A New Production Hub
Acclaimed international VFX and animation studio DNEG Animation (Ron’s Gone Wrong, En- tergalactic) came on board after the project’s resurrection by Netflix and Annapurna.
“Originally, we were at Blue Sky, and with the merger with Disney they were no longer together. We had to find a great partner to actually finish the film for us, and that was DNEG,” Bruno notes. “The major reason why we decided to work with them is that they weren’t trying to sell us on, ‘We can do anything you want.’ They sold us on loving the movie, believing in the heart and believing in that mes- sage of acceptance. And they nailed it. In every scene, everything has a purpose and meaning and, particularly when it came to animating it, you feel those characters alive in a way that brings people to tears.”
It’s hard not to notice that the aesthetics of Nimona do have their feet straddled between a classical 2D Disney sheen and a more modern 3D appeal in its depiction of environments that artfully blend 21st century technology with a traditional medieval city.
“Yeah, how crazy is a medieval future?” asks Quane. “You couldn’t get further apart on a timeline. People have cell phones and peasants are still wearing hand-woven clothes. It was such a dichotomy and so much fun to play with. But everything comes back to what you’re trying to say on screen. It’s this idea of a kingdom that’s moved forward in time, that has the advances of science and technology, but whose thinking is still rooted in that feudal past and still locked in a space. They’ve created this giant wall that goes around this entire kingdom to protect them and keep the perceived monsters outside.
“They believe that stories have been passed down generation after generation without ever really looking to see how much truth lies behind that,” Quane continues. “What it ended up doing was imprisoning them, both physically and mentally, within this little contained biosphere. So those elements all take place, and our design crew was so great with taking a lot of that medieval shape language and applying ceiling and glass so that it feels very forward thinking.”
Bridging the Past and Future
Bruno compares Nimona’s intriguing fusion of disparate worlds to the odd societal juxtapositions that we actually live in today.
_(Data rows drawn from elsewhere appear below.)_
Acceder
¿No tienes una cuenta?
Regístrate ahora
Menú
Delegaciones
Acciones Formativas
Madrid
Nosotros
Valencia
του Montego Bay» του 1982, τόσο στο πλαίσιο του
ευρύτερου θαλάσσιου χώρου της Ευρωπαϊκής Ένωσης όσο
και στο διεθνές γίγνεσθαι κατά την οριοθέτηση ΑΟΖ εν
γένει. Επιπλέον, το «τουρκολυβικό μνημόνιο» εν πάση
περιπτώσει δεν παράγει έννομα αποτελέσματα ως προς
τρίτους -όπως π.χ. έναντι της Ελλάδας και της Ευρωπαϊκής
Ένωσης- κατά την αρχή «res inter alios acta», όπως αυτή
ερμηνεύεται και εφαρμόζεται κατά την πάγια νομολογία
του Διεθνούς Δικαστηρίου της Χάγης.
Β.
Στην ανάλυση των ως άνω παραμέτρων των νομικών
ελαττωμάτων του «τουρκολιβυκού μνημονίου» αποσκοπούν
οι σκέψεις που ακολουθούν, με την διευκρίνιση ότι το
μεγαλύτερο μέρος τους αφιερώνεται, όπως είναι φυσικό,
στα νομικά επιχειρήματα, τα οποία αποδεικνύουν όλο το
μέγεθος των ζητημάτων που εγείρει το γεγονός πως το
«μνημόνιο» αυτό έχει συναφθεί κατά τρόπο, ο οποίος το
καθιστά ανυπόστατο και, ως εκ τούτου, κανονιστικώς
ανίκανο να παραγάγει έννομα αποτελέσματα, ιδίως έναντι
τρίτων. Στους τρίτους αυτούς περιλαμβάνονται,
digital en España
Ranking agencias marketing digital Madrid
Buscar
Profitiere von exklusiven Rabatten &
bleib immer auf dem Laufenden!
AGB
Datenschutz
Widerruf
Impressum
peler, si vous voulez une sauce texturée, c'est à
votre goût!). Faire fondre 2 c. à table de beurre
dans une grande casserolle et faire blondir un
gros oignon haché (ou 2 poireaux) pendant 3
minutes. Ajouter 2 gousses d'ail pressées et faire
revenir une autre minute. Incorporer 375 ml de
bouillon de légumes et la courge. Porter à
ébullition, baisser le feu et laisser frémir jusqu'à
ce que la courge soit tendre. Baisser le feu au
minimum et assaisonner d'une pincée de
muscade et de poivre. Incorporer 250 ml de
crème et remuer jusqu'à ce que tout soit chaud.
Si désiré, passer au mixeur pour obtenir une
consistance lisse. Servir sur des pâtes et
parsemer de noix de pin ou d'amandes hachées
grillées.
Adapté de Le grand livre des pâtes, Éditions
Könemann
“I go into New York City and there aren’t flying cars, but there are cars that drive themselves, and there are still horses,” he says. “That’s something we approached to the style of the movie itself as well. The look is sort of 2.5D. It has a look and an animation style of films we grew up loving — like The Sword in the Stone. We used the modern technology to really get the cinematography, some of the effects and depth we have today. It’s all very purposeful in that way.”
The movie’s unique setting is a wild blend of 21st century technologies with classic medieval architecture and fashions.
Collaborating with ND Stevenson was a rewarding experience for the directors, and they feel confident that this animated adaptation respects and preserves the integrity of the source comic.
“We’ve been fortunate to be animators for many years and we’ve worked on lots of adaptations in the past,” Bruno concludes. “ND is one of the best to have worked with. He’s done a great job of telling us what’s important to him and it’s really that story of Nimona. It’s like he’s given us these action figures from his own sandbox and told us to play, to bring something new to it. But it’s evolved and there are things to tell and glean from that. So, that was important for us, to be truthful to the story that was told, but also how do we deliver that story to where we live today.” ◆
Nimona premieres on Netflix on June 30.